WORK TO COMPLETE ▸
(1) Please duplicate everything in the eval command reference from "Run batch evaluation" down to "and CSV exports.".
(2) List every option the eval command reference documents, giving each long flag with its short form.

====
eval
====

Run batch evaluation across multiple tasks and seeds.

Synopsis
========

.. code-block:: bash

   maple eval POLICY_ID ENV_ID BACKEND [OPTIONS]

Description
===========

The ``eval`` command runs comprehensive batch evaluations, automatically iterating 
over tasks and seeds. Results are saved as JSON, with optional Markdown and CSV exports.

Arguments
=========

``POLICY_ID``
    ID of a running policy (e.g., ``openvla-7b-a1b2c3d4``)

``ENV_ID``
    ID of a running environment (e.g., ``libero-x1y2z3w4``)

``BACKEND``
    Environment backend to load (e.g., ``libero``)

Options
=======

``--tasks, -t TEXT`` (required)
    Tasks to evaluate. Can be:
    
    - Suite name: ``libero_10`` (fetches all tasks in suite)
    - Explicit list: ``libero_10/0,libero_10/1,libero_10/2``
    - Single task: ``libero_10/0``

``--seeds, -s TEXT``
    Random seeds (comma-separated). Default: ``0``

``--max-steps, -m INTEGER``
    Maximum steps per episode. Default: from config (300)

DATA SEGMENT ▸
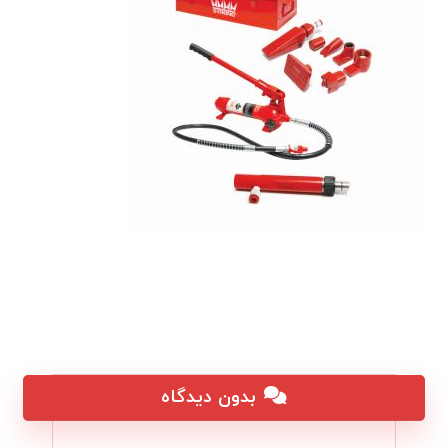
بدون دیدگاه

ANSWER SET ▸
(1)
Run batch evaluation across multiple tasks and seeds.

Synopsis
========

.. code-block:: bash

   maple eval POLICY_ID ENV_ID BACKEND [OPTIONS]

Description
===========

The ``eval`` command runs comprehensive batch evaluations, automatically iterating 
over tasks and seeds. Results are saved as JSON, with optional Markdown and CSV exports.

(2)
--tasks (-t)
--seeds (-s)
--max-steps (-m)